Machinery you can count on: implementing a profitable reliability strategy

In the past, measuring the reliability of industrial assets was limited to analysing historical asset performance with hopes that past behaviours would be replicated. Manufacturers have relied on various process control methods and applications for more than 100 years, the primary objective being to increase the plant’s throughput, i.e., its production, and safety.

To alleviate the strain being placed on plant assets, industrial maintenance tools and practices, intended to improve asset reliability, have progressed and evolved over the last two decades. Based on extensive laboratory testing and actual in-plant experience, there is already considerable information on reliability at the equipment asset level. For example, accurate reliability curves, coupled with condition and process measurement, enable accurate measurement of asset reliability risk.

The effect of all this is that companies are now paying much more attention to and driving advancements in plant maintenance. Over the past two decades, traditional reactive maintenance has evolved to include preventive, predictive and prescriptive maintenance strategies.

The results have been promising, but improving business performance requires maintenance and operations strategies that collaborate much more than they do today. If the ultimate objective is for both maintenance and operations to maximise operational profitability, approaching reliability, efficiency and profitability from a common strategic plane is essential. This collaborative approach is referred to as profitable reliability.

Advancements in data science and the proliferation of condition and process measurements in industrial operations are making the direct real-time measurement of asset reliability feasible. Such measurement will, in turn, make more sophisticated, real-time approaches to controlling asset reliability feasible too.

Developing a profitable reliability strategy might seem daunting, but some fairly simple steps can help move industrial operations in the right direction:

  • Identify the critical equipment that represent the largest opportunity for performance improvement. Very often this will be rotating equipment because their mechanical movement tends to wear the asset over time.
  • Determine what measurements are required to analyse the equipment’s performance.
  • Use the process and condition measurements to calculate the asset’s maintained state and its probability of failure.
  • Develop an asset control scheme that includes integrated reliability and process control strategies that maximize operational profitability. These might include reducing the output of the asset to extend its time to failure so you can finish a run or a contract.

Move the reliability measurement and control up to the next level asset set (for example, the process unit) and perform the same control strategy analysis. This analysis should be simpler to perform once the base equipment level assets are under control.

Continue this process all the way up the asset hierarchy until you have real-time control strategies in place for all your critical assets and asset sets. This would include process areas, plants and even enterprises.
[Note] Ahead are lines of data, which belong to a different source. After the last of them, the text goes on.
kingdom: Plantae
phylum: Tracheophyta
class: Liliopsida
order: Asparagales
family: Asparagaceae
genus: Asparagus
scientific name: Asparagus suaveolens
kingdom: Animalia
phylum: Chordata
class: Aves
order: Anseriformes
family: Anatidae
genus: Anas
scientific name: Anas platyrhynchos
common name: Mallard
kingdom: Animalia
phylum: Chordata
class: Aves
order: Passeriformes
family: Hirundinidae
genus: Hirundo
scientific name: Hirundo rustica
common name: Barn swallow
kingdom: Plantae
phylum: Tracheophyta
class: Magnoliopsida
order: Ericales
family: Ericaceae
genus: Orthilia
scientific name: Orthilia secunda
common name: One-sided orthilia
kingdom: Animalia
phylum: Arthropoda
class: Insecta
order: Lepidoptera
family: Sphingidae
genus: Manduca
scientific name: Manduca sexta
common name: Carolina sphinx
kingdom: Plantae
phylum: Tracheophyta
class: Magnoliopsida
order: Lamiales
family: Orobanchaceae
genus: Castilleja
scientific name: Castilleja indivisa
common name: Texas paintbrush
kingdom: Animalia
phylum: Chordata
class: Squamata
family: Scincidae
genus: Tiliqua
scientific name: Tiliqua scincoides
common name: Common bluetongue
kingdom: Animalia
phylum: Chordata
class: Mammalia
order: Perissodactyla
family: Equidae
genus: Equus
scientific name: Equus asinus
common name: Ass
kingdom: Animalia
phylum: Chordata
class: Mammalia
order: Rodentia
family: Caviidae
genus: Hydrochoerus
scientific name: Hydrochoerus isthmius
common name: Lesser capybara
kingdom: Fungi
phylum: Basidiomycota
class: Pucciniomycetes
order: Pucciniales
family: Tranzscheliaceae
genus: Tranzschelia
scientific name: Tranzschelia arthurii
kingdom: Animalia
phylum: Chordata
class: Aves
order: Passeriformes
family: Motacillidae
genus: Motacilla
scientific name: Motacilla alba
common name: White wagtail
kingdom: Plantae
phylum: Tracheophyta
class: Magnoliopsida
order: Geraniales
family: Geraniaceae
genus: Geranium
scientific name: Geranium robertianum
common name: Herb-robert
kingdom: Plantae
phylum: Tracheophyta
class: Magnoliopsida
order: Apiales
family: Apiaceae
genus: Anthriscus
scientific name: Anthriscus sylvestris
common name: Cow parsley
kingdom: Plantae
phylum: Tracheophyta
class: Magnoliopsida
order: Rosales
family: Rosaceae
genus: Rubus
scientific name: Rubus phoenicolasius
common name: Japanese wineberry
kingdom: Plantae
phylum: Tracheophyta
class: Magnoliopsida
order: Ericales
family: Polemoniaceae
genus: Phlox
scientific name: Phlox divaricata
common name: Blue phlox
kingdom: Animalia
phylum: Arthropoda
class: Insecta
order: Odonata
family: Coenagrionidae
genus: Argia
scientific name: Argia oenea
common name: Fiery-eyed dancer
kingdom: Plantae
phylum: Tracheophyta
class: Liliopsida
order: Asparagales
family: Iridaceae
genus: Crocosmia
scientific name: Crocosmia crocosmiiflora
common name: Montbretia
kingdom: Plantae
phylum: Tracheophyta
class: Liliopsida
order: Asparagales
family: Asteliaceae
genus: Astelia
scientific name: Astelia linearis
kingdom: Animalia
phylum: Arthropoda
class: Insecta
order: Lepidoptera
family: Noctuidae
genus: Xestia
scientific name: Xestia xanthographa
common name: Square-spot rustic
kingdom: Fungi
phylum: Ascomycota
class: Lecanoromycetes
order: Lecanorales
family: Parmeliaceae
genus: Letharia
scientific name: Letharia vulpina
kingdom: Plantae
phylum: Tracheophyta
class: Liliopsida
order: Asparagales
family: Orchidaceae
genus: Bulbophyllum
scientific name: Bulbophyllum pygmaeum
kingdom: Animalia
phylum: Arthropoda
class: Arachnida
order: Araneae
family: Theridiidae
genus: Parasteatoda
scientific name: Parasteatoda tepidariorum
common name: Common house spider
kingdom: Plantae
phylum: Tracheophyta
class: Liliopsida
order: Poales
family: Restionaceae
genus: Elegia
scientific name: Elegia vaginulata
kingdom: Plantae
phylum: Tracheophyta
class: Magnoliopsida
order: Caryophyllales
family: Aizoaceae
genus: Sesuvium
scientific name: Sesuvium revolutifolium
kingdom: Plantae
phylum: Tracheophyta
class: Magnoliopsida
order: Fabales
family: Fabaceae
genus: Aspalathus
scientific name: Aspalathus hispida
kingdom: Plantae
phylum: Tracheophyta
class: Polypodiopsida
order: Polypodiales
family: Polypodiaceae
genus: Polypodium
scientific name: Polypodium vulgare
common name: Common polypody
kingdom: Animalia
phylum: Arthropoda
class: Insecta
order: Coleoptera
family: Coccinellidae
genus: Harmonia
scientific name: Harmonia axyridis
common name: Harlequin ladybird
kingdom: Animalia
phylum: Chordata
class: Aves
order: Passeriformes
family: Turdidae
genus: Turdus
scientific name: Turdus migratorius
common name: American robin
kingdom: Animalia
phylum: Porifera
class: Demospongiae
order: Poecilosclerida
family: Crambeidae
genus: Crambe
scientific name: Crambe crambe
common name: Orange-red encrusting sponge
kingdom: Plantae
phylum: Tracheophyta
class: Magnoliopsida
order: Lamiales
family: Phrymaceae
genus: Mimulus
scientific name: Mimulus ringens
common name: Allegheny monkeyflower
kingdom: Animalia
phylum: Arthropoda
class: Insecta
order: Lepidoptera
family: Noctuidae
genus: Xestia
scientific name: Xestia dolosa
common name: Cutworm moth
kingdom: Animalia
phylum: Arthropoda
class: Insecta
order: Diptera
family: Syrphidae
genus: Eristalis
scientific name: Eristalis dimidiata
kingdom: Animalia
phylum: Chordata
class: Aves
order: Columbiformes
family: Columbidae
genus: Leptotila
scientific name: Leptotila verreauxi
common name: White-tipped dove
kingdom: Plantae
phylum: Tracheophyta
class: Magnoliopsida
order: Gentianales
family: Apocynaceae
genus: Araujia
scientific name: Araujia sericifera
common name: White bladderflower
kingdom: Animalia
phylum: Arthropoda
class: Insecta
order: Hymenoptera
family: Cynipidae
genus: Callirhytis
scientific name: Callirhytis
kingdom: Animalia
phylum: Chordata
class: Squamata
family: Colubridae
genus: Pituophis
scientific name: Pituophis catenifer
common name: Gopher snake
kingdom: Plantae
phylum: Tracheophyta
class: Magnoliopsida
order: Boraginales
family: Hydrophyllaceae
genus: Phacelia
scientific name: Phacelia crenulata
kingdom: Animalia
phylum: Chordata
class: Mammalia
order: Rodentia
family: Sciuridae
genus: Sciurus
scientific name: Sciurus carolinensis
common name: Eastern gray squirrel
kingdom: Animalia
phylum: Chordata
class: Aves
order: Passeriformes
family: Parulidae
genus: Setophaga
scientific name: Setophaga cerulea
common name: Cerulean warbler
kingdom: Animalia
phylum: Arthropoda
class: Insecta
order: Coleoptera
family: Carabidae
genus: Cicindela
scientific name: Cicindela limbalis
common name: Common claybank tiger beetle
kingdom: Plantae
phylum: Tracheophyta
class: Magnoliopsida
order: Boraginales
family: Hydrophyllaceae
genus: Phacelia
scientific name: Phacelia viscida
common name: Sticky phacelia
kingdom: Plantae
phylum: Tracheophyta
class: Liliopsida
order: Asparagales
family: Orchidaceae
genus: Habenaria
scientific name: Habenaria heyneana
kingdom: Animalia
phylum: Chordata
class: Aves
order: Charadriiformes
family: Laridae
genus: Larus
Empowering today’s industrial workforce with real-time operational profitability data, along with process control and real-time reliability risk information, will turn them into operations and business performance managers. Operators will be able to adjust set points and see the impact they and their adjustments are having, not only in the process, but on the profitability and reliability of the assets too.

We can therefore see that a profitable reliability approach that combines real-time reliability risk control, real-time operational profitability control and higher-level reliability management will go a long way toward helping industrial manufacturers meet their short and long-term operations, and business objectives. The result will be greater levels of operational profitability, safety, and reliability.